AI E-Discovery: Reviewing Millions of Documents Without Waiving Privilege
If you searched for "AI e-discovery" or "AI document review software," the practical question is: can AI review a document set too large for a team to read manually, without creating a privilege problem? AI-assisted review can genuinely change what is feasible at scale. Keeping that review defensible, and keeping privileged material out of the wrong hands, still depends on a lawyer designing and checking the process.
The scale problem e-discovery actually has
Modern litigation can involve millions of documents — emails, chat logs, shared drives — far beyond what any review team can read line by line within a litigation budget or timeline. AI-assisted review tools can rank documents by likely relevance, cluster near-duplicates, and surface material responsive to specific discovery requests, letting reviewers spend their time on the documents most likely to matter instead of reading everything with equal attention.
Where the privilege risk actually lives
A privilege review is not a simple classification task — it depends on who was on an email thread, why a document was created, and whether legal advice was actually being sought or given, context an AI tool does not reliably infer on its own. Over-reliance on automated privilege screening risks producing a genuinely privileged document to the other side, which can trigger inadvertent-disclosure disputes and, in the worst case, an argument that privilege was waived.
Building a defensible AI-assisted workflow
- Document the process: courts and opposing counsel increasingly expect parties to explain how an AI-assisted review was validated, not just that it was used.
- Sample and QC the output: statistically sampling documents the tool marked non-responsive or non-privileged, and having a lawyer check them, is how a review stays defensible.
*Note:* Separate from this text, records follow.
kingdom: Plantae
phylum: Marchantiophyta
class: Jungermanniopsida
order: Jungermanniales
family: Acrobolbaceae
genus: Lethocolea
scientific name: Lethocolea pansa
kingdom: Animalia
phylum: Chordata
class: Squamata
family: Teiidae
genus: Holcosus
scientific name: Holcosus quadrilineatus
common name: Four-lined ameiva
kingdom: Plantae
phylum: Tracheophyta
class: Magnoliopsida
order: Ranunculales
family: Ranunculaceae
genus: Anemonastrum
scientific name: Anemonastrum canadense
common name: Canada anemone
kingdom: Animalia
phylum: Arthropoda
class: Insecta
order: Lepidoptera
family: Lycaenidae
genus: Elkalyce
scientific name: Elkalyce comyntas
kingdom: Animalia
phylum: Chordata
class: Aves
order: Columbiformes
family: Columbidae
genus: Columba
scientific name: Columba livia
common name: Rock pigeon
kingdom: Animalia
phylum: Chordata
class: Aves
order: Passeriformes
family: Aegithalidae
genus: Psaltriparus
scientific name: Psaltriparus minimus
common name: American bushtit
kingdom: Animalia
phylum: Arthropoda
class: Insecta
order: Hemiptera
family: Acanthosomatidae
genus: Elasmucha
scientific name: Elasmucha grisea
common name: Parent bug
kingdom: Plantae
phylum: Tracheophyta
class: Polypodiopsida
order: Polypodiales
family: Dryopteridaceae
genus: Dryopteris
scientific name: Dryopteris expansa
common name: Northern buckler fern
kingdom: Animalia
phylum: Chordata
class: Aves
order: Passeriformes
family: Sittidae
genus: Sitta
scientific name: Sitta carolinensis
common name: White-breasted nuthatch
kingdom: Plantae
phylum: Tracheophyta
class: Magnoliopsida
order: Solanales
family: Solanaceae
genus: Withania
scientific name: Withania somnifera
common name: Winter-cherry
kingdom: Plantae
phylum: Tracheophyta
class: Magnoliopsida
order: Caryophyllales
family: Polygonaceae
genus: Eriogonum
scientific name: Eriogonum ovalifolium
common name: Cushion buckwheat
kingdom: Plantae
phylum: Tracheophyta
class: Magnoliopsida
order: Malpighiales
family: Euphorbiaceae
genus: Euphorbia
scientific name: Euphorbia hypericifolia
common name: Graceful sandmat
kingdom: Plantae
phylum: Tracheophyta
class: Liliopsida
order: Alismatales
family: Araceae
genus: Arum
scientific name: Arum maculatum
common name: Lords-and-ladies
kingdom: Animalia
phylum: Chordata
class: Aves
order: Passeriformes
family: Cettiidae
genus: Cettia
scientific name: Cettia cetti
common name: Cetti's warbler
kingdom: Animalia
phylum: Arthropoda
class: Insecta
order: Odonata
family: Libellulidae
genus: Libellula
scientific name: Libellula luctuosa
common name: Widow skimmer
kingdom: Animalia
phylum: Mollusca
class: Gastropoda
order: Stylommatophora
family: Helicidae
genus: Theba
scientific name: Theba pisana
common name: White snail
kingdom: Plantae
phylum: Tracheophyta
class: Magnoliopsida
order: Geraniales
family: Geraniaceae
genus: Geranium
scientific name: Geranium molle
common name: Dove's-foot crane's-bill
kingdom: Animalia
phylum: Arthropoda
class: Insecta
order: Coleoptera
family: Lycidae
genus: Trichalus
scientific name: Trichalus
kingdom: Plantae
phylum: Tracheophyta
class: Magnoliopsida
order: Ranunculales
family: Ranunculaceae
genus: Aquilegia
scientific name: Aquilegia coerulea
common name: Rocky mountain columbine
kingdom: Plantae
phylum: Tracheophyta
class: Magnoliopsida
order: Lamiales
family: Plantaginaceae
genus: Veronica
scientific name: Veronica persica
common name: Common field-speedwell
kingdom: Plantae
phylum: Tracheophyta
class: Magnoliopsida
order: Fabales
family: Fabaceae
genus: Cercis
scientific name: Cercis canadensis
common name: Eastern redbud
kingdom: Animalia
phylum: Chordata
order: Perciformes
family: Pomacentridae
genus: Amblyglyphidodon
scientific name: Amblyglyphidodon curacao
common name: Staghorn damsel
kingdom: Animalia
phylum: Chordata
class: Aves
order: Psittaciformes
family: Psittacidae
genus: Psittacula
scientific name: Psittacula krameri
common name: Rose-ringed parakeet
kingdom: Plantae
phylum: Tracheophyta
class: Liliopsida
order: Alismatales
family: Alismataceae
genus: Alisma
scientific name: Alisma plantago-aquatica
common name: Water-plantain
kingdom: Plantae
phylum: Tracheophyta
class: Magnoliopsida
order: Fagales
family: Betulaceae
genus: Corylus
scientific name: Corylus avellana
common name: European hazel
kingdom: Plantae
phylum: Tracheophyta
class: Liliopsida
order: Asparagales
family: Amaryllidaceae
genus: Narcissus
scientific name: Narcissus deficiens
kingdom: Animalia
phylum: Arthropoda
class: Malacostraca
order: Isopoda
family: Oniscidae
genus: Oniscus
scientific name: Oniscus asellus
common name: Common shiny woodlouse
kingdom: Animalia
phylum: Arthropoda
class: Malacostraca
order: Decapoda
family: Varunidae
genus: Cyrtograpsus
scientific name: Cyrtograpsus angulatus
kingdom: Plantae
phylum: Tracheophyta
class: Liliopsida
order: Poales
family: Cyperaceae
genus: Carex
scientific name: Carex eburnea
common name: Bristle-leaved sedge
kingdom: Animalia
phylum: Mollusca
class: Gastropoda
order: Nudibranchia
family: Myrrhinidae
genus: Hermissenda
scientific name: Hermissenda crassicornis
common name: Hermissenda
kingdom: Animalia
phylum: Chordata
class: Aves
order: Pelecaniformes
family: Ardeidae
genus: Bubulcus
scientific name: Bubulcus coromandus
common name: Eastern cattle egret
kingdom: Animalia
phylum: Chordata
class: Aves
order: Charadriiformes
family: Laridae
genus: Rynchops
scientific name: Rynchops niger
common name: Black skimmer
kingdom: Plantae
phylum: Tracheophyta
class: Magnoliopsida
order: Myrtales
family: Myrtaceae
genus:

- Keep a human sign-off on privilege calls: a close-call privilege determination should be escalated to a reviewing attorney, not resolved by a model's confidence score.
Citations and summaries still need verification
Beyond classification, AI tools are increasingly used to summarize reviewed documents or to draft memos characterizing what a document set shows. Treat any characterization of a document's content as something to spot-check against the original, and any legal authority the tool cites in support of a review protocol or motion as unverified until checked against the source.
Keep the review organized by matter, with a clear audit trail
A general-purpose AI tool with no matter-level structure makes it hard to reconstruct, months later, exactly how a document set was reviewed and why a given document was coded the way it was. A review process where documents, coding decisions, and QC notes stay grouped under one matter makes the defensibility record far easier to produce if it is ever challenged.
The takeaway
AI e-discovery tools make large-scale review feasible in a way manual reading cannot match. The privilege call, the defensibility of the process, and the final sign-off on what goes out the door all stay with the lawyer supervising the review — the scale changes, but the accountability does not.